Religious Right activist David Barton said, "The court, in addressing the seventh-day sabbath of the Jewish religion vs. the first-day sabbath of the Christian religion, returned to the Scriptures to show that it could not be argued that Saturday, or any other day, was the day commanded by the Scripture--the sabbath could be any day, so long as it occurred every seventh. However, the court emphasized the importance of a uniform national sabbath; in this, a Christian nation, Sunday was to be that day." David Barton, The Myth of Separation, 76.

Pat Robertson said, "There will never be world peace until God's house and God's people are given their rightful place of leadership at the top of the world. . . . Laws in America that mandated a day of rest [Sunday] from incessant commerce have been nullified as a violation of the separation of church and state." Pat Robertson, The New World Order, 246, 227, 233, 236. Robertson laments that the separation of church and state prevents the nation from legislating a national Sunday law.

The United Nations

The following article is a quote from a Nazarene magazine called Newswatch. In its 1994 November/December issue, 4-5, it read, "The French magazine, Foy et Rai, reported from the United Nations Organization in Geneva, Switzerland, that plans are worked out to dissolve the UNO to make way for a World Tribunal. . . . This project and this plan provides for a total unification of church and state, and also provides for a single form of worship. The appointed day for all people will be Sunday. The number received by the people will promise the right to buy or sell.

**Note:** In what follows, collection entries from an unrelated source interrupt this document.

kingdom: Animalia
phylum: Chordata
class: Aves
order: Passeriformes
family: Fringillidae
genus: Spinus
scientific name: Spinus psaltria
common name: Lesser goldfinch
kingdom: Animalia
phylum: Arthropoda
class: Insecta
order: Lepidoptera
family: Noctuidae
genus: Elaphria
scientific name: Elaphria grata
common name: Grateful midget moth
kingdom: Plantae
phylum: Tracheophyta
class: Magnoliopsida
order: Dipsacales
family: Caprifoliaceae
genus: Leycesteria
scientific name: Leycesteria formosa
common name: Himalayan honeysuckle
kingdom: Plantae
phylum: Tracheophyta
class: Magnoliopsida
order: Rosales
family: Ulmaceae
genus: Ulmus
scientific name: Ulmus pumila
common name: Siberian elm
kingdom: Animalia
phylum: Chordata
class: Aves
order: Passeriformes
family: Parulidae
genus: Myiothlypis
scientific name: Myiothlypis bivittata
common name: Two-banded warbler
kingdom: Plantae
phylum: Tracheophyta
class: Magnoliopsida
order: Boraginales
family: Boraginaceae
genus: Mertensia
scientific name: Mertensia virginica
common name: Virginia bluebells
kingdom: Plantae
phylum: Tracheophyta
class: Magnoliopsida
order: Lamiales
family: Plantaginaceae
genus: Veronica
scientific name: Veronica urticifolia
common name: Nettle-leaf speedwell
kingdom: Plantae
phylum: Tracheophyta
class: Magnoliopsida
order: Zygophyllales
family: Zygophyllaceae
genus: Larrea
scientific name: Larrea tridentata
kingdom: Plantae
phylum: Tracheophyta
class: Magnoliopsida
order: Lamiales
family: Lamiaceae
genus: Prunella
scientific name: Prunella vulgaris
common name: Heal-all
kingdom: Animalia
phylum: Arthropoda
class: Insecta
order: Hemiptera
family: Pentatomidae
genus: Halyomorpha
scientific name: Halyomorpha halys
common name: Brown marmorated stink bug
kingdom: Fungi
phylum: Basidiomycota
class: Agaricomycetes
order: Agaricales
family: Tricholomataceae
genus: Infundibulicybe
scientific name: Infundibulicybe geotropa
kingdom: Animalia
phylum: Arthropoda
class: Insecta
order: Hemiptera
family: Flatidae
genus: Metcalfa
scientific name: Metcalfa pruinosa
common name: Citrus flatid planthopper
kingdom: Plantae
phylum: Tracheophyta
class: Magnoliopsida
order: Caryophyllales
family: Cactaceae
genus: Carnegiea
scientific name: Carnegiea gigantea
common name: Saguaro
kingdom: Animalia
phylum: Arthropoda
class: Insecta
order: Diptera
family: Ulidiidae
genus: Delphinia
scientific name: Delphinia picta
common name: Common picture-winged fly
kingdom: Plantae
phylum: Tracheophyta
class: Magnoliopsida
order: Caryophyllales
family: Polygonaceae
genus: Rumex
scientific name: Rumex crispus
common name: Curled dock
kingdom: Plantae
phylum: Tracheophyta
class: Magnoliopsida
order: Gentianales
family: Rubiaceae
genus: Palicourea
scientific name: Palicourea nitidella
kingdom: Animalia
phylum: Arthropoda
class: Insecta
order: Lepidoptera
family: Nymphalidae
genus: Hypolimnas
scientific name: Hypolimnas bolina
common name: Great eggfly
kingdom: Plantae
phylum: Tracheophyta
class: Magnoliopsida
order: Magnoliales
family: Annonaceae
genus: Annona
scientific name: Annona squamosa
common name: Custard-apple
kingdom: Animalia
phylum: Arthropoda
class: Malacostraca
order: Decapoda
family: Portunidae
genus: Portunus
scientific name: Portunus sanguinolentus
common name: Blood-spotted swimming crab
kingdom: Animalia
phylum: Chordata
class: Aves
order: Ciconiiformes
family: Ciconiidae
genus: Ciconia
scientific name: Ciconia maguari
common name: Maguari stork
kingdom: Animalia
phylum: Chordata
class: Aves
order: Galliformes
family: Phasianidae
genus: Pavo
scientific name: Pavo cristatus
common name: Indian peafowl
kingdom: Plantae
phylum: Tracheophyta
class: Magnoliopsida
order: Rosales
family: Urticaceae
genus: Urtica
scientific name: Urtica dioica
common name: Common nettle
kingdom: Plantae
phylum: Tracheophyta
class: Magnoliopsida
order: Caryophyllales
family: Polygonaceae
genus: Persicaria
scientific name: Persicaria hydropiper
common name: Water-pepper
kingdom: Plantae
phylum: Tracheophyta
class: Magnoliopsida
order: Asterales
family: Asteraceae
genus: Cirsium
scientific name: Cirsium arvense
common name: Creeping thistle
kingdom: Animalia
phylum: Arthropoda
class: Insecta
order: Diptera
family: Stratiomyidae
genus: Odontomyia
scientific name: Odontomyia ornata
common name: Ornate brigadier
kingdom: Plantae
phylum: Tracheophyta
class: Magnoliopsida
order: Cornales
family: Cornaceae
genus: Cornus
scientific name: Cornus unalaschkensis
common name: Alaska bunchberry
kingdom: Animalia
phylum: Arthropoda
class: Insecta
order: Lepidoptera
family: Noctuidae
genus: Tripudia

"At the end of this statement, a Christian rose and asked the speaker, 'What happens to the minorities who will not accept this plan?' The Christian was told, 'Their number will be canceled with a black line and they will be deprived of the right to buy or sell and will thus be forced to destruction.' "

The players that will usher in this New World Order of Church and State are here. While the Christian Coalition increases its influence over America, the Vatican is increasing its influence over the world. The United Nations, the world's international vehicle, is even speaking about Sunday laws. Beyond the shadow of a doubt, we are the last generation. We are watching the last verses of prophecy being fulfilled. Considering all this, what kind of people ought we to be? The time has come to capture the vision of a finished work. We have no time to hesitate in preaching the three angels' messages. This is our time of peace. What we fail to do now, we will have to do in difficult times. Be of good courage, this work will be finished and we will soon be going home. Even so, come, Lord Jesus.